The most joyful message I take from my journey on the permaculture path is that the world is actually a very abundant place.

The more we stop doing stuff the more it takes over and does stuff for us.

If you stop weeding you get lots of plants. Oh but they’re just weeds! Well yes but all plants were once weeds.

In our garden there are over sixty species of plants edible in salads- and most of them are weeds. This year we’ve actually grown lettuce, so make that sixty-one.

Salad Burnet– native of chalk uplands (e.g. the North and South Downs in southern England), has a delicate cucumbery taste and is massively hardy- we were eating it last December. As we are at the latitude of Alaska.

Leaf Celery. Same plant as the stalky stuff but jest cropped for the leaves- equally hardy.

Land Cress (Barbarea praecox named for St Barbara on whose saint day it flowers mid-winter. Because she was the patron saint of miners and it’s a poultice for burn wounds- a regular risk in the old days of coal-mining). A nice spicy leaf that’s also hardy all year round.

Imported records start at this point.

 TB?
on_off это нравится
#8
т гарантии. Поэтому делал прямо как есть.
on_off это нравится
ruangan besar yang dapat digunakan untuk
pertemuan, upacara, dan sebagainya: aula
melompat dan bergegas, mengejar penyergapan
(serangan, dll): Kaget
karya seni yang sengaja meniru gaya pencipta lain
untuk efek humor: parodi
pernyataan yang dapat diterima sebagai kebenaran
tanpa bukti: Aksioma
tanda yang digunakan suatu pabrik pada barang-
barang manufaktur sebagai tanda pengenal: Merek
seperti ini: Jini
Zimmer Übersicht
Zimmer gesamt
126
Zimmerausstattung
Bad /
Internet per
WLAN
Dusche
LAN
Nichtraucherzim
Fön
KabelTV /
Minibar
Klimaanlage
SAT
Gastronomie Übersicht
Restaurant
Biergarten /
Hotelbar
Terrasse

Sweet Cicely– a touch of aniseed spring to summer and the seeds eaten green are like liquorice.

Lemon Sorrel– an amazing yummy surprise.

Ruby Sorrel– a more delicate taste but the red veined leaves are bonny in a salad.

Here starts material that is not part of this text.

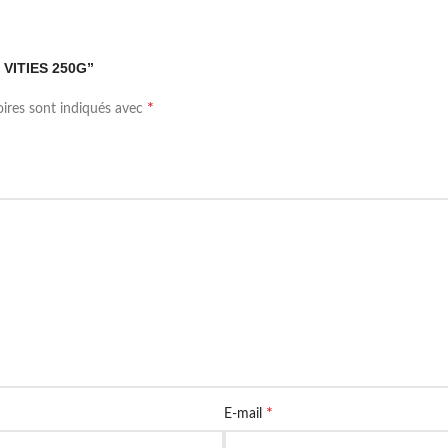
C VITIES 250G”
*
oires sont indiqués avec
*
E-mail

French Sorrel– a bigger leaf with a sour twist (famous for making source for eating with fatty fish like Turbot).

There are lots of edible flowers:
Marigold (Calendula) great orange glories whose leaves are also rich in vitamin E; pansies and primulas early in the year, rose petals, borage (‘I borage give courage’ in the old saying- it’s a cordial, literally meaning good for the heart) not bad in Pimms either. Comfrey. Alkanet, Cowslip.

Dandelion (the French is Pis-en-Lit, reflected in the English folk name Wet-the-bed) diuretic- good for the kidneys. In small amounts will do no harm.

Yarrow, Ground Elder-an edible curse, gift of the Romans along with Rabbits, Dead nettles (three species in the garden) and heap of other ‘green weeds’ that are edible.

Chives, Garlic Chives (Jack by the Hedge), Garlic Mustard, Wild Garlics (we have about four different sorts including Ramsons), Welsh Onions, Walking Onions, and well Garlic and Onions… you can’t have too many Alliums.

Well you get the picture. Learn to love weeds.